Collected data
---+---
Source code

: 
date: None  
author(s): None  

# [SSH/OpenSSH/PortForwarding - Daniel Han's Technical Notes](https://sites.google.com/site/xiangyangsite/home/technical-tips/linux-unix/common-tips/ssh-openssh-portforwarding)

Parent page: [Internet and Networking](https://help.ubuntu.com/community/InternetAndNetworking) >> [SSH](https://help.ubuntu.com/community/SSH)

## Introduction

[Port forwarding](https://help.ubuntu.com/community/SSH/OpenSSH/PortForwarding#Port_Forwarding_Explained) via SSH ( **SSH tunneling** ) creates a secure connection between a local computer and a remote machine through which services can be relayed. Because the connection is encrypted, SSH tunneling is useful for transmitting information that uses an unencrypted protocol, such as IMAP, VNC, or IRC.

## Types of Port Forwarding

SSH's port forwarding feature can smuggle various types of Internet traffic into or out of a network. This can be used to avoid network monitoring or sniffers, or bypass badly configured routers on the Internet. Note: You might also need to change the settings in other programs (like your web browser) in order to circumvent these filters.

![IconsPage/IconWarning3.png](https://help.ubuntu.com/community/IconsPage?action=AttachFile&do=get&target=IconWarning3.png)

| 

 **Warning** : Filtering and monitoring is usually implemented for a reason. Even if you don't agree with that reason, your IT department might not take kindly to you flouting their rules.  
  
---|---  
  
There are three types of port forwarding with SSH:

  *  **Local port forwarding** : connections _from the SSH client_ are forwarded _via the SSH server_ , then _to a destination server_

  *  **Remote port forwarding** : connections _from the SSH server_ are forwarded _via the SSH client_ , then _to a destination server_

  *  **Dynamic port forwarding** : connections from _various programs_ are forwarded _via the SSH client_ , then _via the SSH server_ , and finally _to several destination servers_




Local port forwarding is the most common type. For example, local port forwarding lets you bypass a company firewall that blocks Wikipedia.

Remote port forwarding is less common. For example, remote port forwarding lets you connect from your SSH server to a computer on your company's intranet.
---+---
Reprint exactly the lines above that start at the one with "author(s): None" and end at the one with "client_ , then _to a destination server_", keeping both and adding none.

author(s): None  

# [SSH/OpenSSH/PortForwarding - Daniel Han's Technical Notes](https://sites.google.com/site/xiangyangsite/home/technical-tips/linux-unix/common-tips/ssh-openssh-portforwarding)

Parent page: [Internet and Networking](https://help.ubuntu.com/community/InternetAndNetworking) >> [SSH](https://help.ubuntu.com/community/SSH)

## Introduction

[Port forwarding](https://help.ubuntu.com/community/SSH/OpenSSH/PortForwarding#Port_Forwarding_Explained) via SSH ( **SSH tunneling** ) creates a secure connection between a local computer and a remote machine through which services can be relayed. Because the connection is encrypted, SSH tunneling is useful for transmitting information that uses an unencrypted protocol, such as IMAP, VNC, or IRC.

## Types of Port Forwarding

SSH's port forwarding feature can smuggle various types of Internet traffic into or out of a network. This can be used to avoid network monitoring or sniffers, or bypass badly configured routers on the Internet. Note: You might also need to change the settings in other programs (like your web browser) in order to circumvent these filters.

![IconsPage/IconWarning3.png](https://help.ubuntu.com/community/IconsPage?action=AttachFile&do=get&target=IconWarning3.png)

| 

 **Warning** : Filtering and monitoring is usually implemented for a reason. Even if you don't agree with that reason, your IT department might not take kindly to you flouting their rules.  
  
---|---  
  
There are three types of port forwarding with SSH:

  *  **Local port forwarding** : connections _from the SSH client_ are forwarded _via the SSH server_ , then _to a destination server_

  *  **Remote port forwarding** : connections _from the SSH server_ are forwarded _via the SSH client_ , then _to a destination server_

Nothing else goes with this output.